そして、最大のメリットは船で働く方はどこに住んでも良いということ…
55日間の業務中は船が生活の場所になります。仕事開始の時点で船に乗船できれば良いので、弊社の社員達はここ今治に在住はもちろん、熊本や大阪、遠くは石川県に住まわれて通っている方もおられます。

海運業を目指す方々へ…

船乗りに向いている人としては、55日間同じメンバーで生活を共にしながら働くわけですから、ある程度協調性のある方が良いかと思います。

そして何事にも挑戦できるという方です。

先ほども申し上げましたが、いったん航海に出てしまうと、船内でのトラブルに関しては乗組員で対処しなければなりません。またより作業の効率を計るための改良等も自分たちで行うこともあります。そういったことで電気・機械技術や、旋盤、溶接等など… あらゆる技量が求められます。もちろん船の上ではこういったことが日々習得できる環境が整っていますので、これらの環境を活用して日々自身の技量を向上させるというような方が望ましいと思っております。
そして船舶免許の取得、当社の船で500トンクラスの船ですから、4級海技士免許の国家資格取得が必要となります。

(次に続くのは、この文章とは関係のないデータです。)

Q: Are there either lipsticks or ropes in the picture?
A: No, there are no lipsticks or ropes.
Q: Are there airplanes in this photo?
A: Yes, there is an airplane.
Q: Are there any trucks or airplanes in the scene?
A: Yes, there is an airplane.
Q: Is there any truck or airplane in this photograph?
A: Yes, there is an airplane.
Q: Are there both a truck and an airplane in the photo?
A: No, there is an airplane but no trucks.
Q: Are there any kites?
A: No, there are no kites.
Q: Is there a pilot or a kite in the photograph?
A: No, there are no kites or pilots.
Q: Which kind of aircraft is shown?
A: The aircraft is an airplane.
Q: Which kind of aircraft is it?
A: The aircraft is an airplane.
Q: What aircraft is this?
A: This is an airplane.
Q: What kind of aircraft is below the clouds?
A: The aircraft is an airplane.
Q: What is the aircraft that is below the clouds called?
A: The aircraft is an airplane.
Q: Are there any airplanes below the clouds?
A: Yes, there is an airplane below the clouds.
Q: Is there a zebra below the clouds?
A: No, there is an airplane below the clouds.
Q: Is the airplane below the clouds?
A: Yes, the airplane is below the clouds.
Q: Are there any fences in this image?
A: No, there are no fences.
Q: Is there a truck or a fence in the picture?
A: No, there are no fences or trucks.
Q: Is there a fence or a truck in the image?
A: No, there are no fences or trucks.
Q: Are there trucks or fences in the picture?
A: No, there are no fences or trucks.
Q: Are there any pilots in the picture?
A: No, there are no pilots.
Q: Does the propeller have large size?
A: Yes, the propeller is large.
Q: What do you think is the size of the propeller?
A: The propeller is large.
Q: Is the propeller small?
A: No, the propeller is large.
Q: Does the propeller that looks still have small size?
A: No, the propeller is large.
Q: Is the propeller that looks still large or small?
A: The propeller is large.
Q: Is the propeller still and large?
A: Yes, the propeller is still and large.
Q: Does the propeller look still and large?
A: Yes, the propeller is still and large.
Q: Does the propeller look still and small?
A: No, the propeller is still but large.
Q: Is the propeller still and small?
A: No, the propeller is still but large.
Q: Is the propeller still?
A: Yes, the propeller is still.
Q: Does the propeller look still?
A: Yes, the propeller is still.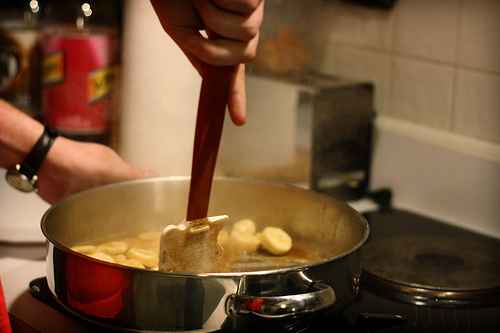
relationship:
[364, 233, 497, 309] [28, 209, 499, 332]
burner on stove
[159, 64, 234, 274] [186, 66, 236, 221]
spatula has handle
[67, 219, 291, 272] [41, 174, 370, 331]
banana in pan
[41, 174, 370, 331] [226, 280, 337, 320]
pan has handle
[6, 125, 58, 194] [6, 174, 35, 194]
watch has face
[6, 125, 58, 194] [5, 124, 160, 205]
watch on hand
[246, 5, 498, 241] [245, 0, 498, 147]
wall has tile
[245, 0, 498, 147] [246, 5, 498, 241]
tile on wall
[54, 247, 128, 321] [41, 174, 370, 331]
reflection on pan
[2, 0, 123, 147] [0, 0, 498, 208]
bottles in background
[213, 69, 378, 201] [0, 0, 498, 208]
toaster in background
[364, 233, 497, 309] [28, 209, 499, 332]
lid on stove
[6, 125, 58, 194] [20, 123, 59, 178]
watch has band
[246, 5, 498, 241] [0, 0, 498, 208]
wall in background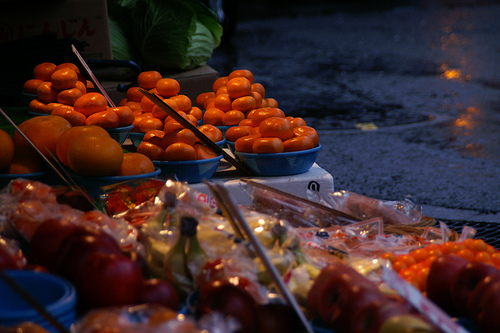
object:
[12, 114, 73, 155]
oranges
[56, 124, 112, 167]
tomato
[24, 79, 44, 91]
tomato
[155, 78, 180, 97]
this is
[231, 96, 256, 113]
this is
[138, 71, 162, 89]
we have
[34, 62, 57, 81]
this is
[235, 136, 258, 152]
tomato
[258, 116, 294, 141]
mandarin oranges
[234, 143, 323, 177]
blue bowl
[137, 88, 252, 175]
wooden stick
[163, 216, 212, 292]
bananas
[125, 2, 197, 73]
dark leaves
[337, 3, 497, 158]
reflection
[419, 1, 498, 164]
light on ground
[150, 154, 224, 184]
bowls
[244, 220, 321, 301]
yellow bananas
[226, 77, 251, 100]
oranges on table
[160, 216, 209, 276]
attached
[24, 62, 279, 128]
stacks of oranges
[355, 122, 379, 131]
metal grate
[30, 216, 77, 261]
tomatoes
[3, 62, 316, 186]
fruit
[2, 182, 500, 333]
fruit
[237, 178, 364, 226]
stick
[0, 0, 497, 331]
lights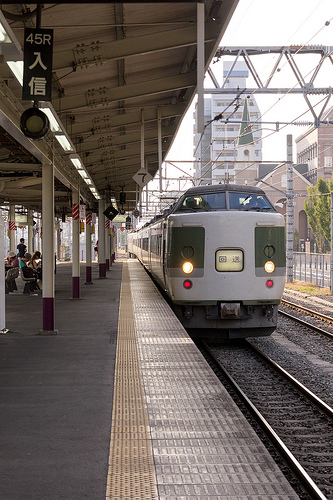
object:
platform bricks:
[104, 256, 298, 499]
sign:
[131, 168, 153, 187]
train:
[128, 185, 288, 342]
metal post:
[98, 199, 106, 278]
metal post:
[39, 154, 59, 338]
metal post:
[71, 182, 80, 300]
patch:
[72, 202, 80, 220]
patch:
[85, 212, 92, 225]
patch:
[105, 219, 110, 229]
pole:
[85, 210, 93, 284]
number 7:
[137, 172, 147, 182]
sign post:
[132, 108, 154, 189]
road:
[205, 331, 333, 499]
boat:
[137, 179, 290, 333]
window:
[178, 190, 274, 212]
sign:
[22, 28, 54, 102]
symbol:
[29, 52, 46, 70]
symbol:
[27, 76, 46, 95]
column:
[39, 152, 59, 336]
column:
[69, 192, 82, 299]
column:
[84, 211, 93, 285]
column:
[98, 200, 106, 277]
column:
[105, 215, 110, 271]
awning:
[3, 0, 240, 213]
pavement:
[0, 250, 300, 499]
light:
[181, 243, 277, 291]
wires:
[144, 49, 328, 182]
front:
[169, 183, 286, 341]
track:
[171, 301, 332, 500]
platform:
[0, 257, 299, 499]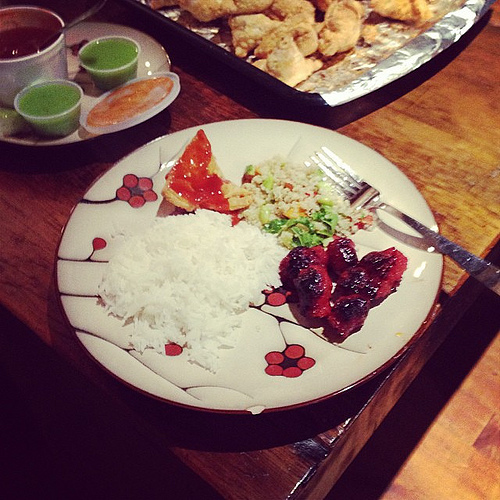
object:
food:
[149, 0, 465, 86]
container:
[13, 76, 84, 137]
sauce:
[0, 25, 55, 62]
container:
[0, 4, 67, 110]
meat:
[286, 239, 406, 343]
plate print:
[250, 286, 366, 378]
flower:
[265, 343, 314, 378]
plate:
[57, 119, 443, 415]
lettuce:
[262, 201, 338, 249]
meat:
[279, 236, 407, 337]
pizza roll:
[265, 35, 304, 81]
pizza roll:
[317, 0, 362, 57]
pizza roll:
[376, 0, 432, 20]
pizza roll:
[228, 14, 275, 58]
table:
[1, 2, 498, 498]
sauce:
[84, 75, 175, 125]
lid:
[78, 72, 181, 134]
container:
[77, 35, 140, 90]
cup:
[13, 78, 84, 139]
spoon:
[12, 0, 107, 57]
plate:
[0, 22, 172, 146]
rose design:
[116, 173, 157, 208]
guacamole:
[12, 77, 84, 137]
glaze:
[279, 245, 332, 318]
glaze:
[328, 296, 371, 338]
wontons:
[178, 0, 433, 83]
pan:
[146, 0, 462, 95]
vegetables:
[242, 153, 381, 251]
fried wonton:
[161, 129, 252, 212]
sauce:
[169, 130, 229, 208]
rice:
[95, 208, 288, 376]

とはいえ、2ヶ月間学校に真面目に通えば船舶免許の取得はそんなに難しいものではありませんのでご安心ください。藤原海運では、会社負担で授業料・寮費等の支払い、そして就学中にも給与が支払われるというメリットがございます。

船乗りというのは60歳、70歳でも現役バリバリで仕事が可能です。今治のとある海運業者では90歳現役の船乗りがおられるそうです。なので40歳からでの転職であったとしてもまだまだ20~30年は働く事が可能です。

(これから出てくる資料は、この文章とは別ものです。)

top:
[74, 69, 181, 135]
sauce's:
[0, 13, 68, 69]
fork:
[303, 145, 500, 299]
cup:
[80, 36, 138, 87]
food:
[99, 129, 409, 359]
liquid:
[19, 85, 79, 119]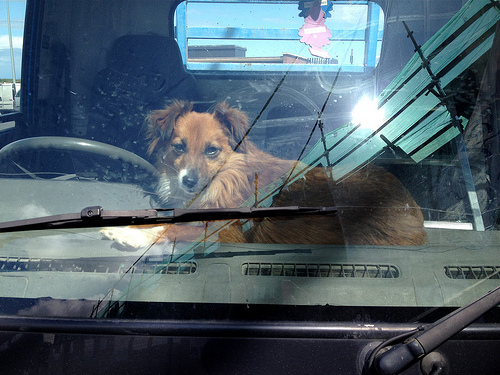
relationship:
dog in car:
[104, 100, 429, 252] [0, 1, 496, 372]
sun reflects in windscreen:
[343, 88, 388, 136] [1, 2, 495, 322]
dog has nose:
[104, 100, 429, 252] [183, 172, 197, 186]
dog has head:
[104, 100, 429, 252] [165, 113, 232, 196]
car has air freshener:
[0, 1, 496, 372] [300, 7, 332, 51]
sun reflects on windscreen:
[343, 88, 388, 136] [1, 2, 495, 322]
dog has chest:
[104, 100, 429, 252] [156, 170, 181, 213]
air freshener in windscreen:
[300, 7, 332, 51] [1, 2, 495, 322]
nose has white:
[183, 172, 197, 186] [177, 167, 186, 192]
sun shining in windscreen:
[343, 88, 388, 136] [1, 2, 495, 322]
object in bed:
[186, 43, 309, 63] [175, 6, 380, 79]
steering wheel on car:
[3, 136, 163, 193] [0, 1, 496, 372]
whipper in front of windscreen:
[363, 287, 494, 375] [1, 2, 495, 322]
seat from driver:
[87, 32, 198, 145] [86, 34, 203, 159]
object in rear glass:
[186, 43, 309, 63] [171, 1, 386, 73]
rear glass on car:
[171, 1, 386, 73] [0, 1, 496, 372]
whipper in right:
[0, 203, 338, 230] [3, 141, 340, 311]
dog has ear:
[104, 100, 429, 252] [214, 98, 249, 155]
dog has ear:
[104, 100, 429, 252] [142, 97, 192, 156]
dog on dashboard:
[104, 100, 429, 252] [1, 175, 499, 304]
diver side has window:
[26, 37, 197, 176] [0, 3, 38, 119]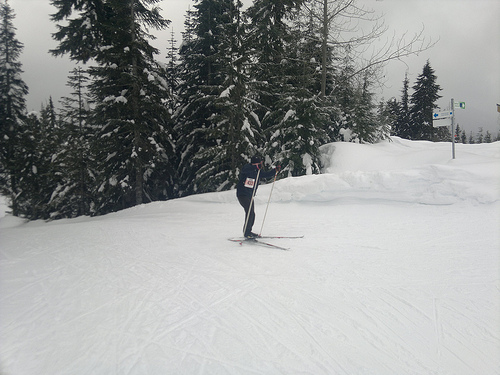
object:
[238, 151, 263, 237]
man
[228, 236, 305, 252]
skis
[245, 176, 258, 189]
bib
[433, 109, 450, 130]
sign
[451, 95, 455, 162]
pole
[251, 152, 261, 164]
beanie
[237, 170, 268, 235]
poles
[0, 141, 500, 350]
snow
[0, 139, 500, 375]
ground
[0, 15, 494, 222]
trees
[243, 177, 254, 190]
number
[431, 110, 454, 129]
direction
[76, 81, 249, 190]
leaves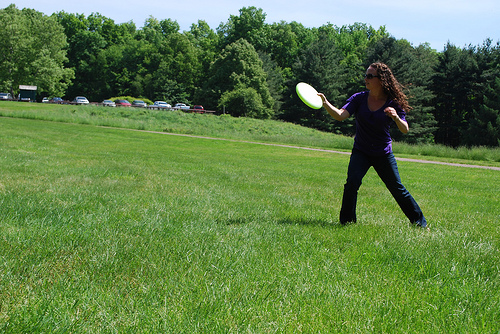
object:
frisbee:
[295, 81, 324, 110]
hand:
[317, 92, 325, 104]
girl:
[317, 61, 430, 230]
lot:
[0, 95, 203, 112]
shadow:
[212, 213, 340, 231]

55日間働いて25日連続で休むという一般的な企業からすると変則な勤務態勢ですが、逆にこの仕組みを生かして新しいライフスタイルを構築するということも可能です。

このWEBサイトをご覧になったということは、少しでも船の仕事に興味を持たれたのかと思います。是非私ども海事都市今治の海運という仕事にチャレンジしてみてはいかがでしょうか?